Unfortunately for those interested in the topic, the question of exactly what sort of hacking conduct could constitute a “deceptive device” was not answered on remand, as Dorozhko disappeared and the SEC ultimately won an unopposed motion for summary judgment.
In the nearly ten years since Dorozhko, no court has taken up the challenge of determining the extent of potential liability for “outsider traders” who fraudulently misrepresent their identities to obtain MNPI. But the language of the Second Circuit’s opinion is concerning for market participants who trade based on information collected through web scraping. Might some scraping practices constitute “misrepresenting one’s identity in order to gain access to information that is otherwise off limits”?
One potentially deceptive tactic occurs when a web scraper, in exchange for access to website information, agrees to terms and conditions which prohibit scraping activities. The scraper is, in effect, affirmatively representing her own identity as a typical site user in order to get the benefit of the contractual agreement. But the website does not receive the benefit of the agreement, as the scraper is in fact not using the site for permitted purposes.

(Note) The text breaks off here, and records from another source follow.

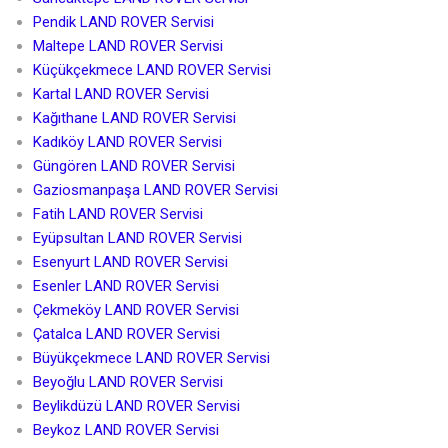
Pendik LAND ROVER Servisi
Maltepe LAND ROVER Servisi
Küçükçekmece LAND ROVER Servisi
Kartal LAND ROVER Servisi
Kağıthane LAND ROVER Servisi
Kadıköy LAND ROVER Servisi
Güngören LAND ROVER Servisi
Gaziosmanpaşa LAND ROVER Servisi
Fatih LAND ROVER Servisi
Eyüpsultan LAND ROVER Servisi
Esenyurt LAND ROVER Servisi
Esenler LAND ROVER Servisi
Çekmeköy LAND ROVER Servisi
Çatalca LAND ROVER Servisi
Büyükçekmece LAND ROVER Servisi
Beyoğlu LAND ROVER Servisi
Beylikdüzü LAND ROVER Servisi
Beykoz LAND ROVER Servisi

This deception—the scraper affirmatively stating that she is a certain type of user with knowledge that she is in fact another type—seems arguably similar to fraud in the inducement. As Orin Kerr observed in an influential article on cybercrime, cited in the SEC’s brief in Dorozhko and discussed in the court’s opinion, “if a user registers for an e-mail account and later breaches the terms of service, she in effect convinces the computer to grant her access based on the false representation that she will comply with the terms.” Scraping activities which rely on assent to terms and conditions prohibiting scraping appear analogous to this hypothetical, and therefore potentially meet the Second Circuit’s standard for “deception” under Section 10(b).

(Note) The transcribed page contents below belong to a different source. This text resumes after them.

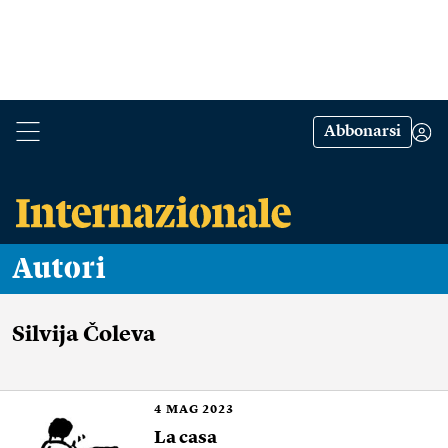
Abbonarsi
Autori
Silvija Čoleva
4
MAG 2023
La casa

Another potential example of “affirmative misrepresentation” occurs when a web scraper takes affirmative steps to evade scrutiny by a website operator and maintain access to the target information. Website operators often block particular Internet Protocol (IP) addresses which they observe have sent a high volume of requests to the site. In response, web scrapers may cycle through ranges of IP addresses, such that individual addresses send only a limited number of requests. Given the ease with which scrapers can change IP addresses, websites have developed additional and increasingly sophisticated measures for identifying undesired users. Web scrapers may then program their bots to introduce a random lag between requests, or to access information in varying sequences, to resemble the users which the site wishes to allow continued information access.
The previous examples suggest that web scrapers may in at least some circumstances “affirmatively misrepresent” their identity to website owners, thus satisfying the “deceptive device” prong of a Section 10(b) and Rule 10b-5 analysis. Though the courts have provided minimal guidance regarding the precise definition of affirmative misrepresentations, this seems liable to change as regulators continue to bring enforcement actions using Dorozkho-grounded theories. Investors using web scraping techniques should therefore carefully consider any processes used and assess whether they involve elements of deceit and identity masking.